The situation in the Vienna Code (McNeill, Barrie & Burdet 2006) is that any plant taxon whose type is a fossil is referred to as a fossil-taxon. Such taxa can refer to a particular part of a plant preserved in a particular way, as defined in the diagnosis of that taxon. Otherwise, the names of fossil-taxa are subject to essentially the same regulations as control the nomenclature of living plants, notably that the names are fixed to a type specimen, and that competing names are chosen mainly on the basis of chronological priority of first publication. Although the name is always fixed to the type specimen, the circumscription (i.e. range of specimens that may be included within the taxon) is defined by the diagnosis and can be changed by formal emendation. Such emendation could result in an expansion of the range of plant parts and/or preservation states that can be incorporated within the taxon. For instance, a fossil-genus originally based on compressions of ovules could be emended so that it also included the multi-ovulate cupules within which the ovules were originally borne. A complication can arise if, in this case, there was an already named fossil-genus for these cupules. If palaeobotanists were confident that the type of the ovule fossil-genus and of the cupule fossil-genus could be included within the newly emended genus, then the two names would compete as to being the correct one for the newly emended genus. However, this only happens if the actual type specimens (and not just specimens that are similar to the types) can be included within the newly revised taxon.

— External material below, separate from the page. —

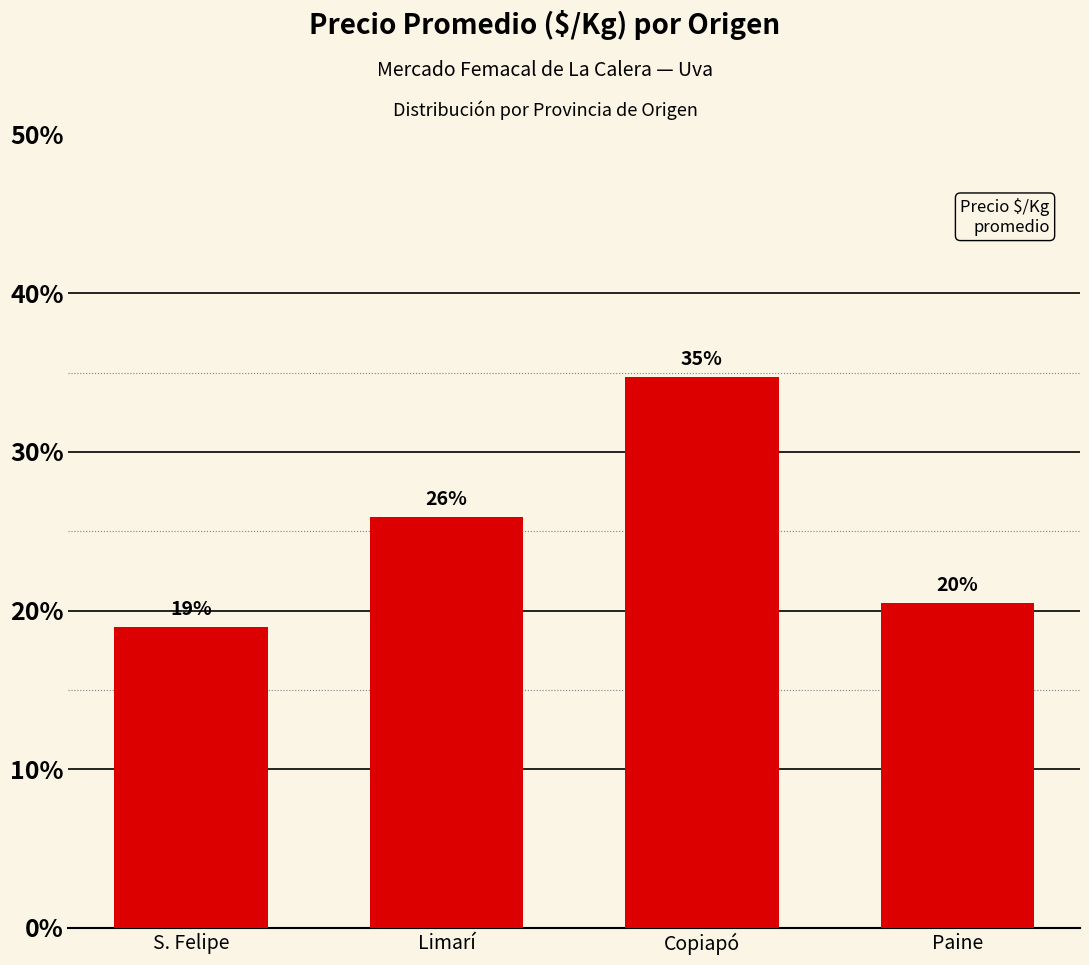

How many bars are there in total?

4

The Vienna Code also refers to a specific subset of fossil-taxa that are known as morphotaxa. These differ from normal fossil-taxa in that they can only be used for fossils that represent the same part of the parent plant and that are preserved in the same way as the type specimen. Morphotaxa were introduced to try to overcome the issue of competing names that represented different plant parts and/or preservation states. What would you do if the species-name of a pollen-organ was pre-dated by the species name of the type of pollen produced by that pollen organ. It was argued that palaeobotanists would be unhappy if the pollen organs were named using the taxonomic name whose type specimen is a pollen grain. As pointed out by Cleal & Thomas (2010), however, the risk of the name of a pollen grain supplanting the name of a pollen organ is most unlikely. Palaeobotanists would have to be totally confident that the type specimen of the pollen species, which would normally be a dispersed grain, definitely came from the same plant that produced the pollen organ. We know from modern plants that closely related but distinct species can produce virtually indistinguishable pollen. It would seem that morphotaxa offer no real advantage to palaeobotanists over normal fossil-taxa and the concept is best abandoned.
Some plants have remained remarkedly unchanged throughout earth's geological time scale. Early ferns had developed by the Mississippian, conifers by the Pennsylvanian. Some plants of prehistory are the same ones around today and are thus living fossils, such as Ginkgo biloba and Sciadopitys verticillata. Other plants have changed radically, or have gone extinct entirely.